BEGIN Listed records

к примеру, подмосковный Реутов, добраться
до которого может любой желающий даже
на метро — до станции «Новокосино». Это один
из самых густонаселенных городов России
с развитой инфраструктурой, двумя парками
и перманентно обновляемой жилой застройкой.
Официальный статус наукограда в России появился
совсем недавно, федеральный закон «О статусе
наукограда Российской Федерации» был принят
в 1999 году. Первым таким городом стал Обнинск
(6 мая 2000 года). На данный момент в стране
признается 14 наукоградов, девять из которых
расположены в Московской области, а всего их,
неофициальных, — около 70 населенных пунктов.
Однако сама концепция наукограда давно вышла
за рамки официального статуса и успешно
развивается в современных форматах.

END Listed records

Restate every record above, exactly, in full.

The answer |
к примеру, подмосковный Реутов, добраться
до которого может любой желающий даже
на метро — до станции «Новокосино». Это один
из самых густонаселенных городов России
с развитой инфраструктурой, двумя парками
и перманентно обновляемой жилой застройкой.
Официальный статус наукограда в России появился
совсем недавно, федеральный закон «О статусе
наукограда Российской Федерации» был принят
в 1999 году. Первым таким городом стал Обнинск
(6 мая 2000 года). На данный момент в стране
признается 14 наукоградов, девять из которых
расположены в Московской области, а всего их,
неофициальных, — около 70 населенных пунктов.
Однако сама концепция наукограда давно вышла
за рамки официального статуса и успешно
развивается в современных форматах.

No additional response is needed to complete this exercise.